Een poos later wilde hij weer een koe verkopen; die slachtte hij en hij maakte een berekening. Als hij het vlees goed verkopen kon, dan kreeg hij zoveel geld als deze koe en de vorige samen waard waren; en dan had hij ook nog de huid. Toen hij met het vlees de stad naderde, was er bij de poort een hele troep honden bij elkaar, voorop een grote hazewindhond. Die sprong om het vlees heen, snoof eraan en blafte: "Wat, wat, wat, wat." Daar hij helemaal niet ophield, zei de boer tegen hem: "Ja, ik weet het wel, je zegt "wat, wat" omdat je wat van dat vlees wilt hebben, maar dat zou me wat moois zijn, als ik het je gaf." De hond antwoordde alleen maar: "Wat! wat!" - "Zal je 't niet allemaal opeten en sta je ook in voor je kameraden?" - "Wat, wat!" zei de hond. "Nu, als je daar bij blijft, dan wil ik het wel bij jou laten, ik ken je wel en ik weet in bij wie je in dienst bent; maar één ding zeg ik je, binnen drie dagen moet ik mijn geld hebben, anders zal het je slecht vergaan, je kunt 't alleen maar erger maken." Daarop laadde hij het vlees van de wagen, en maakte rechtsomkeert: de honden vlogen erop af en blaften luid: "Wat! wat!" De boer hoorde dat van verre en zei: "Kijk, nu willen ze allemaal 'wat' hebben, maar de grote moet er voor instaan."
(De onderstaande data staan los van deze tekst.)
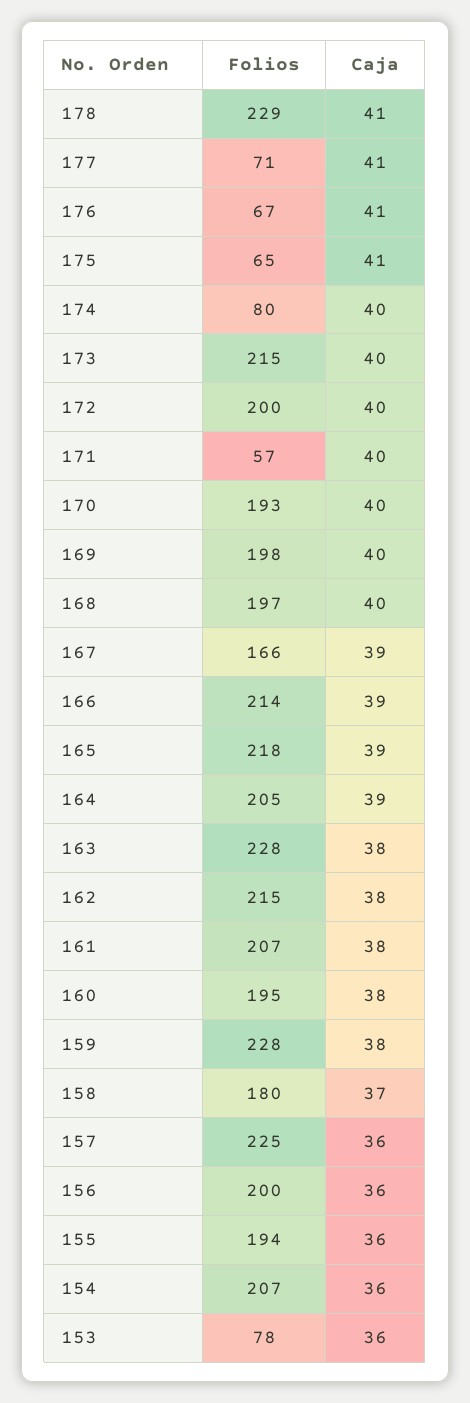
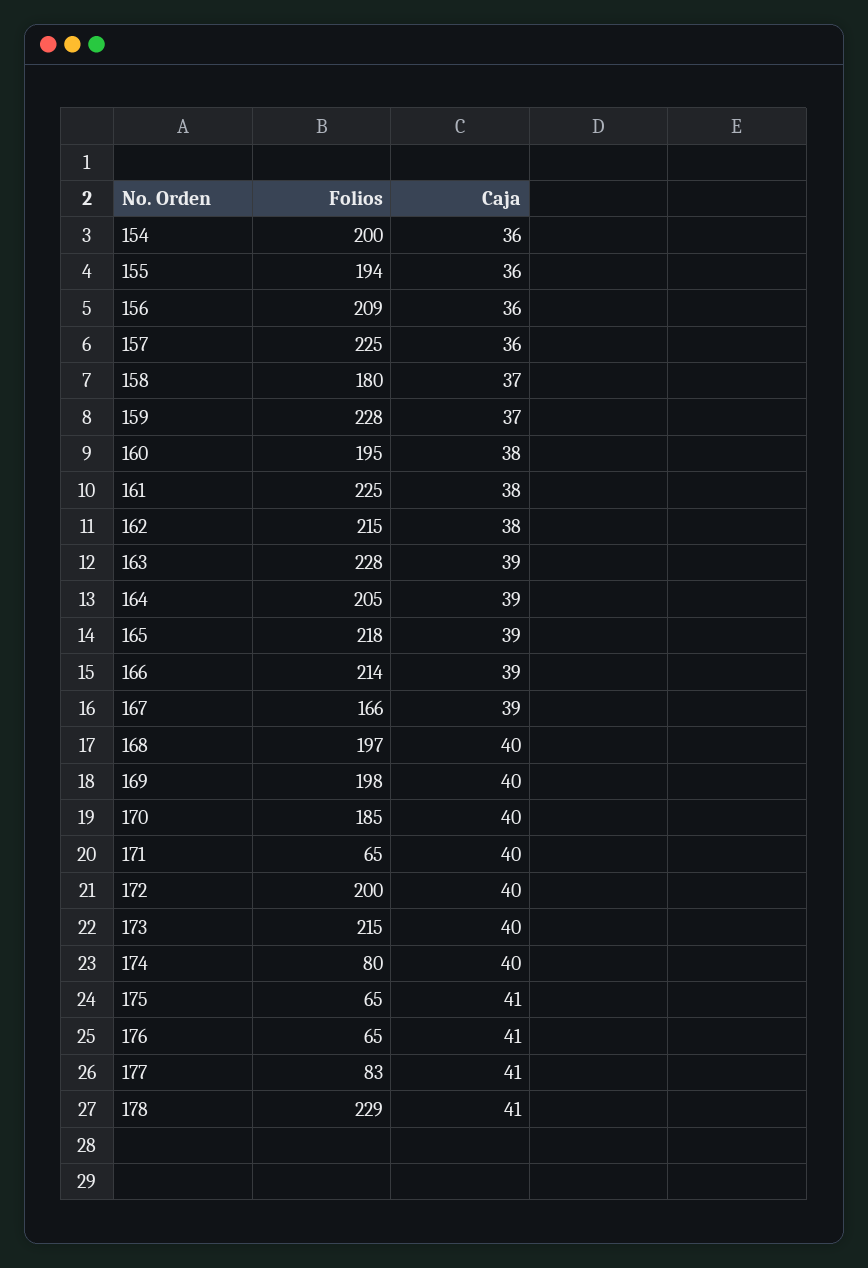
  {
    "Folios": {
      "178": 229,
-     "177": 71,
+     "177": 83,
-     "176": 67,
+     "176": 65,
      "175": 65,
      "174": 80,
      "173": 215,
      "172": 200,
-     "171": 57,
+     "171": 65,
-     "170": 193,
+     "170": 185,
      "169": 198,
      "168": 197,
      "167": 166,
      "166": 214,
      "165": 218,
      "164": 205,
      "163": 228,
      "162": 215,
-     "161": 207,
+     "161": 225,
      "160": 195,
      "159": 228,
      "158": 180,
      "157": 225,
-     "156": 200,
+     "156": 209,
      "155": 194,
-     "154": 207,
+     "154": 200
-     "153": 78
    },
    "Caja": {
      "178": 41,
      "177": 41,
      "176": 41,
      "175": 41,
      "174": 40,
      "173": 40,
      "172": 40,
      "171": 40,
      "170": 40,
      "169": 40,
      "168": 40,
      "167": 39,
      "166": 39,
      "165": 39,
      "164": 39,
-     "163": 38,
+     "163": 39,
      "162": 38,
      "161": 38,
      "160": 38,
-     "159": 38,
+     "159": 37,
      "158": 37,
      "157": 36,
      "156": 36,
      "155": 36,
-     "154": 36,
+     "154": 36
-     "153": 36
    }
  }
Toen de drie dagen voorbij waren, dacht de boer: "Vanavond heb jij je geld op zak." En hij was vergenoegd en blij. Maar er kwam niemand om hem te betalen. "Je kunt niemand meer vertrouwen," zei hij, en tenslotte dreef zijn ongeduld hem; hij ging naar de stad, naar de slager en eiste zijn geld op. De slager dacht dat het een grap was, maar de boer zei: "Geen gekheid, geld moet ik hebben; heeft de grote hond jou niet een hele koe thuisgebracht, drie dagen geleden?" Toen werd de slager woedend, pakte een bezemsteel en joeg de boer weg. "Wacht maar," zei de boer, "er is nog gerechtigheid in de wereld!" en hij ging regelrecht naar 't paleis van de koning en vroeg om gehoord te worden.
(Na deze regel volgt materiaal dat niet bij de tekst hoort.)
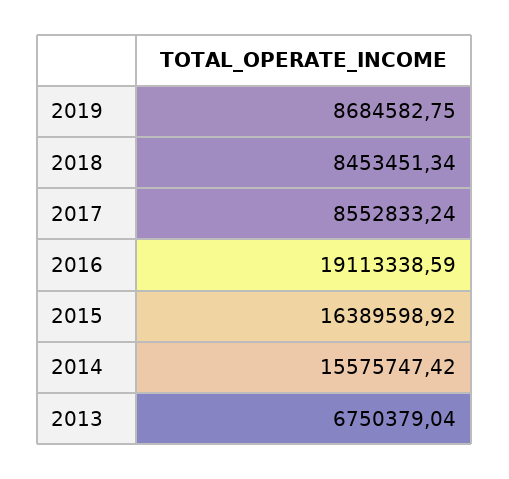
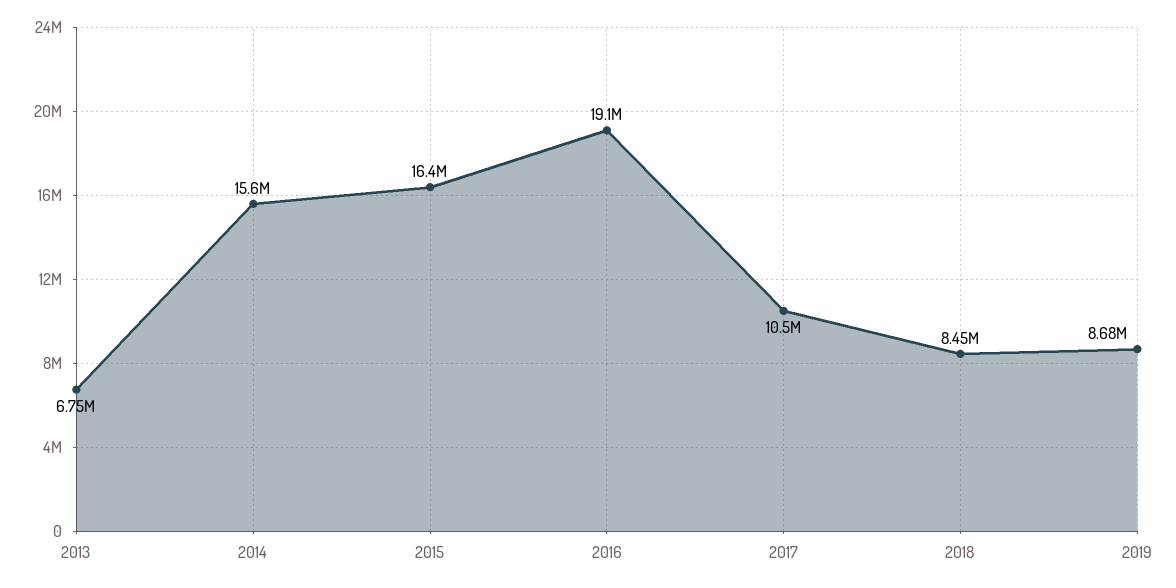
  {
    "2019": 8684582.75,
    "2018": 8453451.34,
-   "2017": 8552833.24,
+   "2017": 10500000,
    "2016": 19113338.59,
    "2015": 16389598.92,
    "2014": 15575747.42,
    "2013": 6750379.04
  }

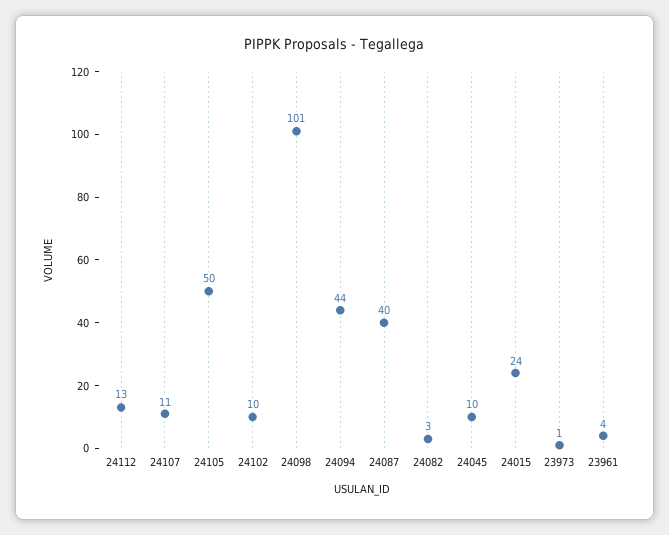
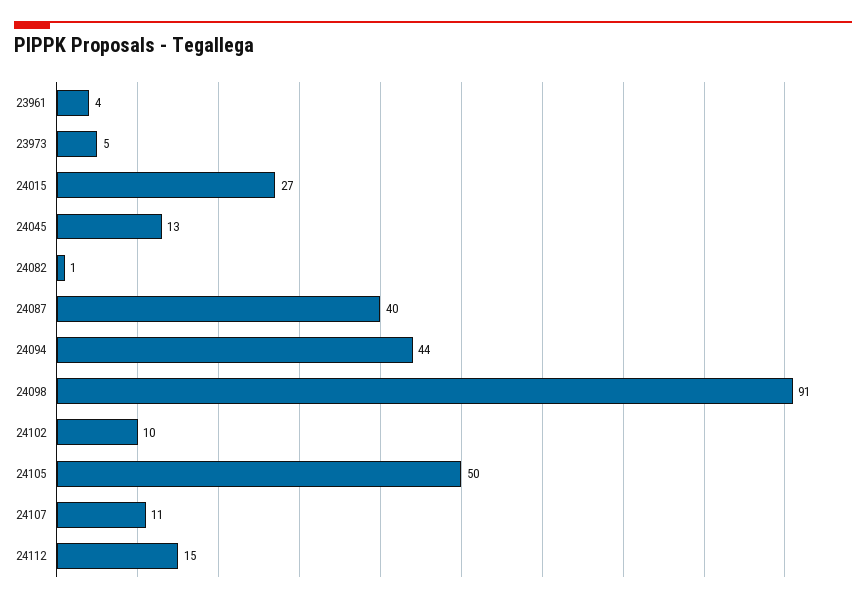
  {
-   "24112": 13,
+   "24112": 15,
    "24107": 11,
    "24105": 50,
    "24102": 10,
-   "24098": 101,
+   "24098": 91,
    "24094": 44,
    "24087": 40,
-   "24082": 3,
+   "24082": 1,
-   "24045": 10,
+   "24045": 13,
-   "24015": 24,
+   "24015": 27,
-   "23973": 1,
+   "23973": 5,
    "23961": 4
  }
Hij werd naar de koning gebracht, die daar zat met zijn dochter en vroeg wat hem voor ongeluk was gebeurd. "Ach!" zei hij, "de kikkers en de honden hebben mij mijn geld afgepakt en de slager heeft me dat met de stok betaald!" En hij vertelde heel uitvoerig hoe het gebeurd was. Daar begon de prinses hartelijk te lachen, maar de koning zei tegen hem: "Recht kan ik je niet geven, maar je kunt mijn dochter tot vrouw krijgen; van haar levensdagen heeft ze nog niet gelachen, als juist om jou, en ik heb haar beloofd aan de eerste die haar aan 't lachen maakte. Dank nu maar voor zoveel geluk." - "O," antwoordde de boer, "maar ik wil haar helemaal niet hebben; thuis heb ik maar één vrouw en die is me al teveel, als ik thuis kom is het toch alsof er in iedere hoek van de kamer één is." Toen werd de koning boos en zei: "Dat is al te grof." - "Och, lieve koning," zei de boer, "wat kan men nu van een os anders verwachten dan rundvlees!" - "Wacht maar," zei de koning, "ik weet een andere beloning voor je. Maak nu dat je wegkomt, maar kom over drie dagen terug, dan krijg je er vijfhonderd uitbetaald."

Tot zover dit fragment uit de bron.